:: Exercise goal ::
Please edit the lines below so that "phylum" becomes "division" everywhere and everything else stays the same. Leave the pictures out of your answer.

Collected data entries
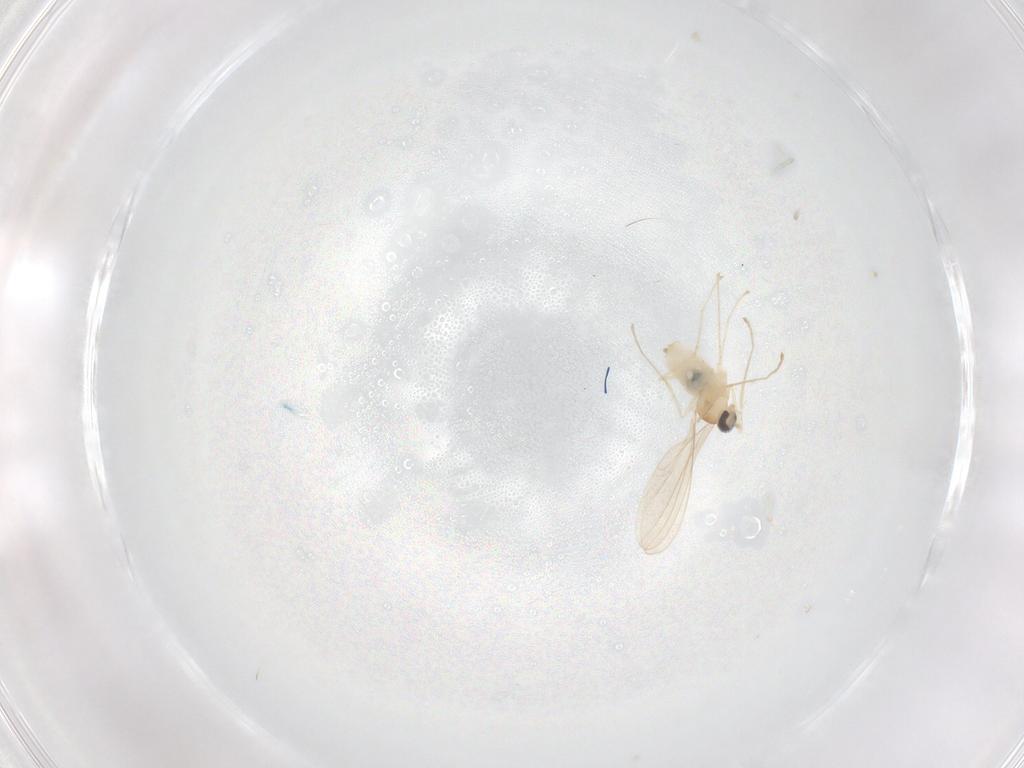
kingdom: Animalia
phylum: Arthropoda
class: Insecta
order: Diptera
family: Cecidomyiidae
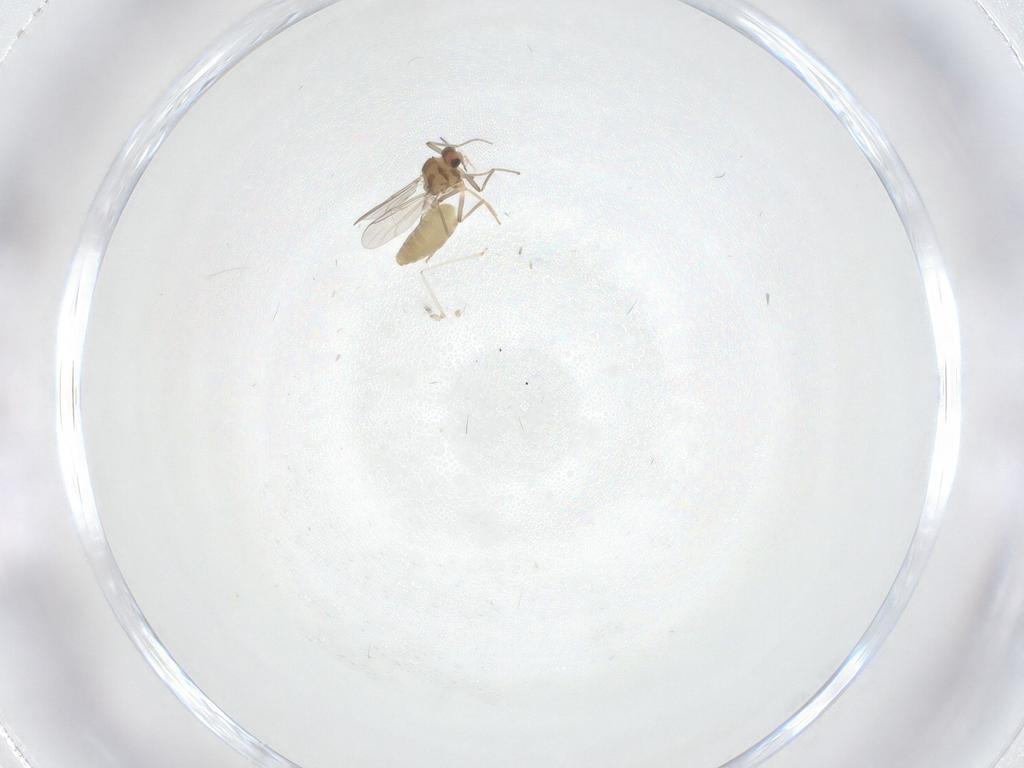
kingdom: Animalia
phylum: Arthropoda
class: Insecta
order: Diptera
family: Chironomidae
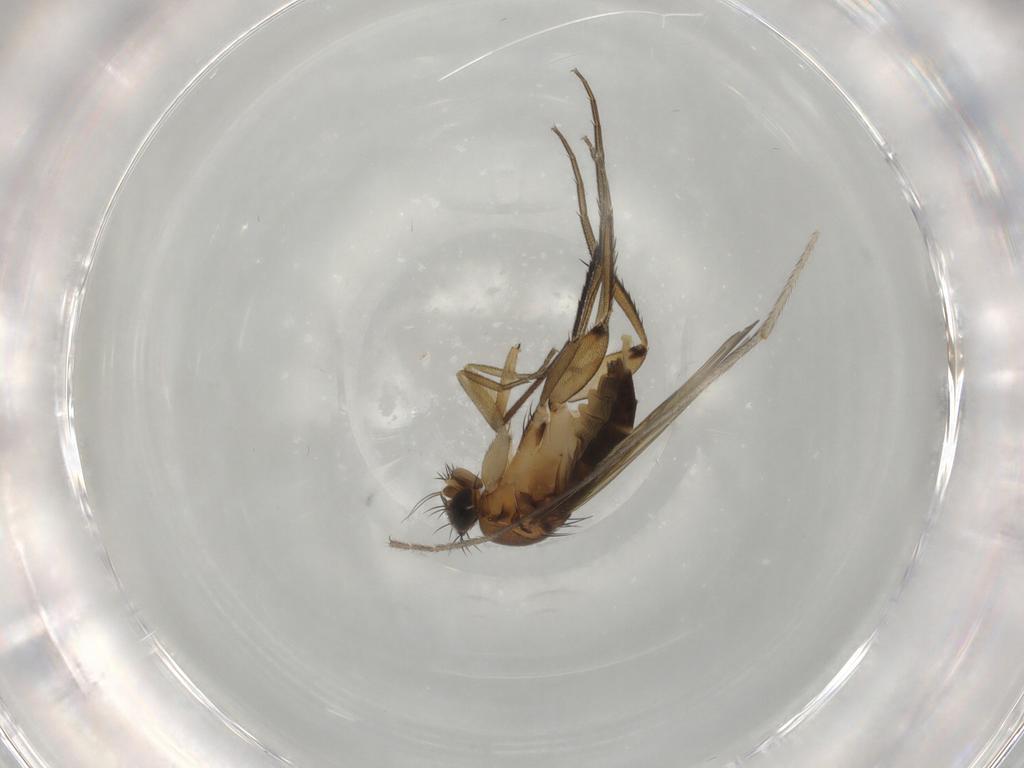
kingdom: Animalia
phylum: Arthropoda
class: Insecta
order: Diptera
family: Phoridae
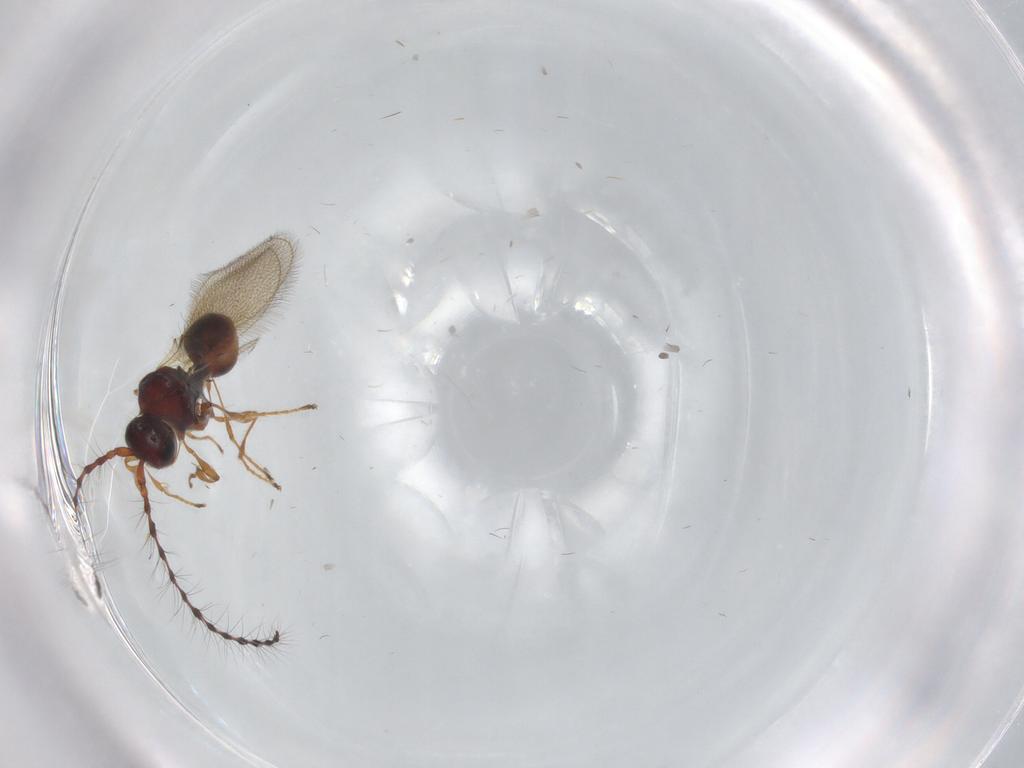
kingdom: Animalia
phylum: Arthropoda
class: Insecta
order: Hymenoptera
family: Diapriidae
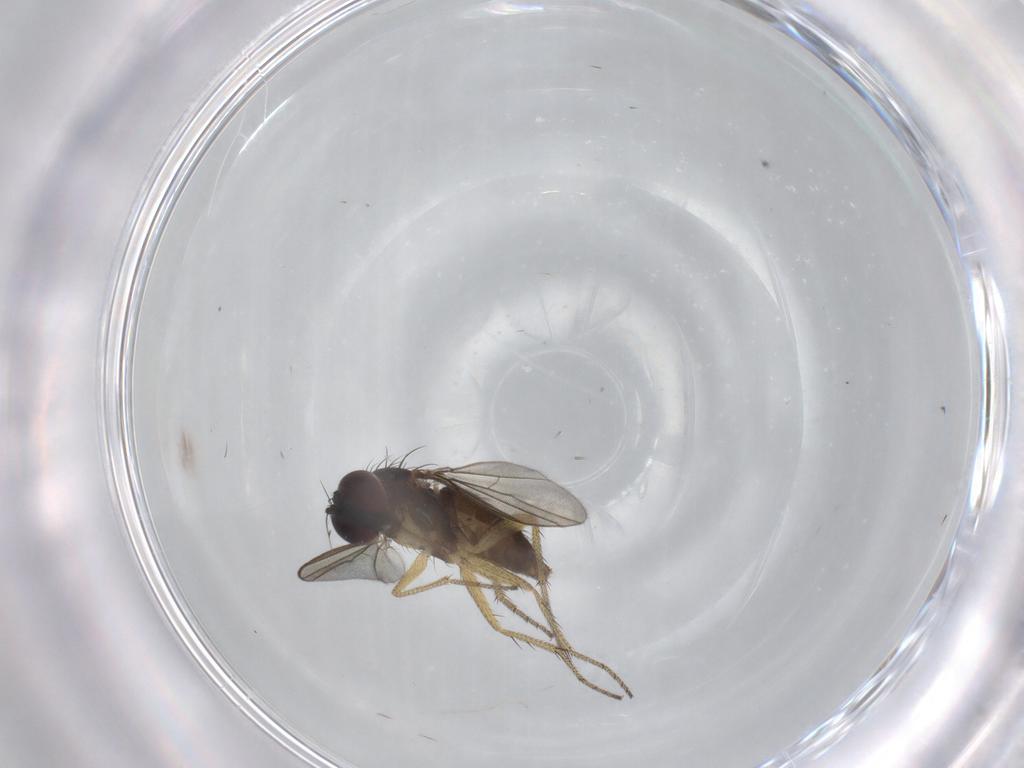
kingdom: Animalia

:: Solution to this task ::
kingdom: Animalia
division: Arthropoda
class: Insecta
order: Diptera
family: Cecidomyiidae
kingdom: Animalia
division: Arthropoda
class: Insecta
order: Diptera
family: Chironomidae
kingdom: Animalia
division: Arthropoda
class: Insecta
order: Diptera
family: Phoridae
kingdom: Animalia
division: Arthropoda
class: Insecta
order: Hymenoptera
family: Diapriidae
kingdom: Animalia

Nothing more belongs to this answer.